-- Passage follows --
While investors are taking their cases to court, the market for AT1 bonds has rebounded remarkably well following the write-down at Credit Suisse. According to fund manager Luca Evangelisti speaking to finews.asia, bonds from Swiss banks are now trading with hardly any risk premium.
The write-down on contingent convertible bonds by the former Credit Suisse (CS) is now having a global repercussion. Several hedge funds in the US are suing UBS, the new parent company of the troubled bank. These professional speculators argue that they were misled about the value of the so-called AT1 bonds.
Measure of Last Resort
This comes after hundreds of investors filed complaints with the Swiss Federal Administrative Court last summer. They accuse the Swiss Financial Market Supervisory Authority (FINMA) of acting disproportionately in the case of the nearly 16 billion francs write-down.
In March 2023, FINMA ordered the measure as a last resort to support the forced sale of CS to UBS with additional capital. So while affected AT1 investors are going to court around the world, other investors in contingent convertible bonds issued by banks, also known as CoCos, couldn't be more relaxed. «At current valuations, there is not much premium on securities issued by Swiss banks,» says Luca Evangelisti (pictured below) to finews.com.
Market has Flourished
(Bild: Jupiter AM)
The Italian manages the Financials Contingent Capital fund at British fund house Jupiter Asset Management, which specialises in precisely such securities.
-- Passage concluded --
-- Extracted data follows --
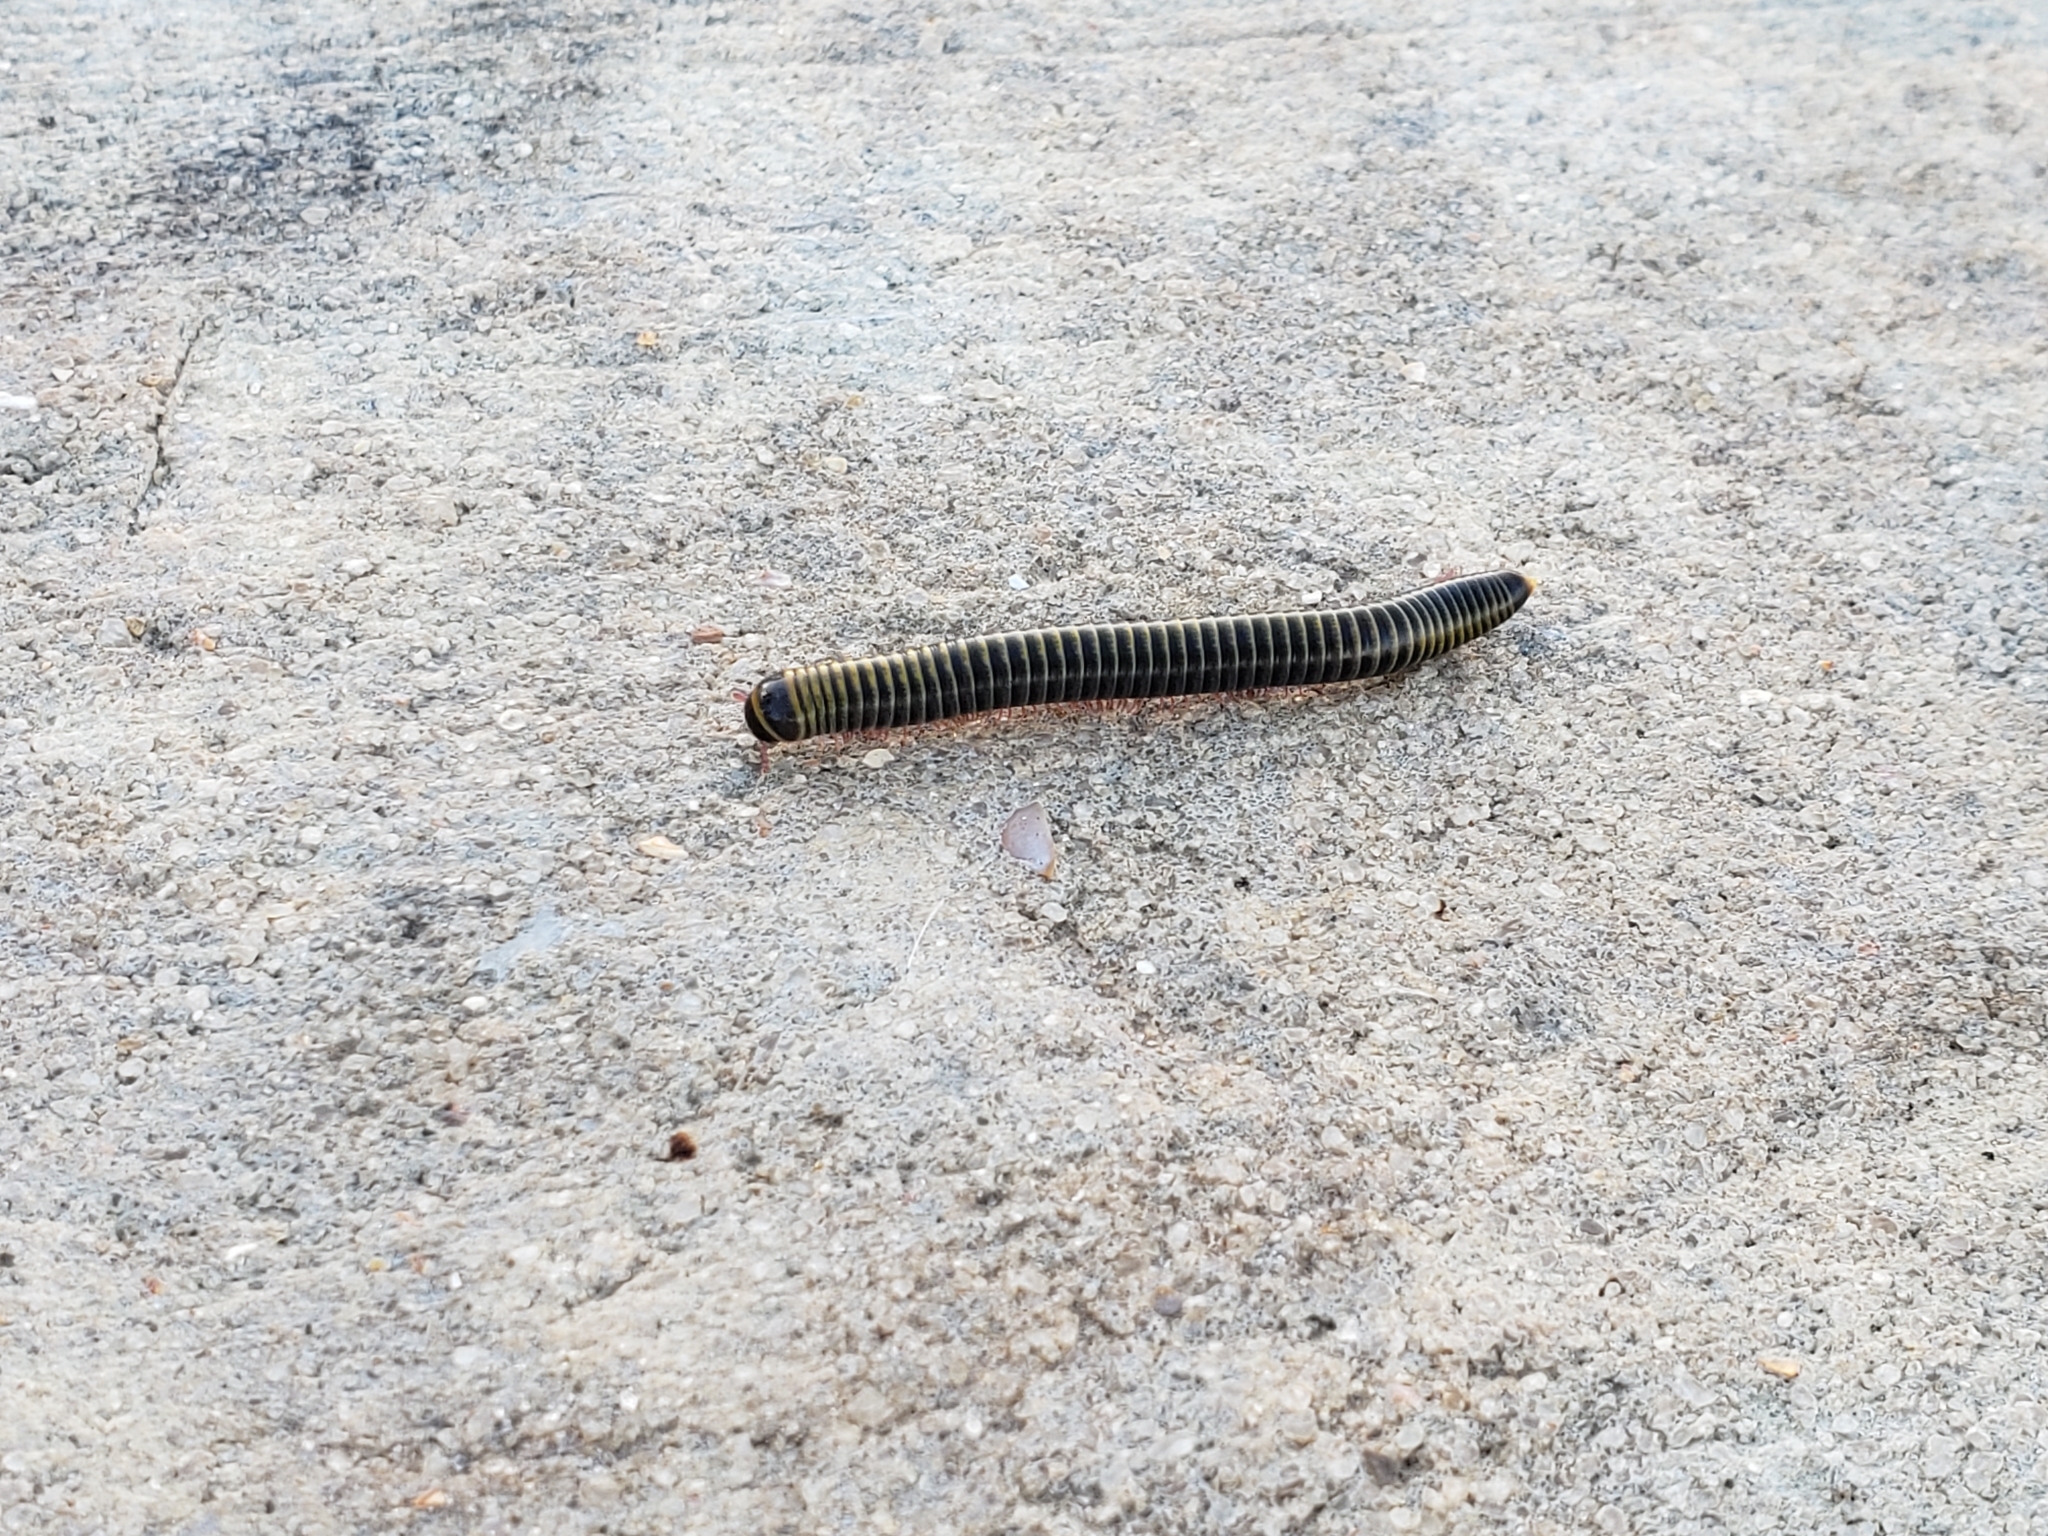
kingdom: Animalia
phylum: Arthropoda
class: Diplopoda
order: Spirobolida
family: Rhinocricidae
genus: Anadenobolus
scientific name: Anadenobolus monilicornis
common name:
-- Extracted data concluded --
Activity 1 →
From the passage on AT1 bonds, copy the part that opens with the words containing "While investors are" and closes with "so-called AT1 bonds.".
Activity 2 →
Based on the passage on AT1 bonds, say whether each statement agrees with it, answering yes or no and quoting the deciding words: (a) FINMA ordered the write-down in March 2023. (b) The hedge funds suing UBS are based in the UK. (c) Luca Evangelisti manages a fund at a Swiss fund house.

Your response 1 →
While investors are taking their cases to court, the market for AT1 bonds has rebounded remarkably well following the write-down at Credit Suisse. According to fund manager Luca Evangelisti speaking to finews.asia, bonds from Swiss banks are now trading with hardly any risk premium.
The write-down on contingent convertible bonds by the former Credit Suisse (CS) is now having a global repercussion. Several hedge funds in the US are suing UBS, the new parent company of the troubled bank. These professional speculators argue that they were misled about the value of the so-called AT1 bonds.

Your response 2 →
(a) Yes: "In March 2023, FINMA ordered the measure as a last resort"
(b) No: "Several hedge funds in the US are suing UBS"
(c) No: "at British fund house Jupiter Asset Management"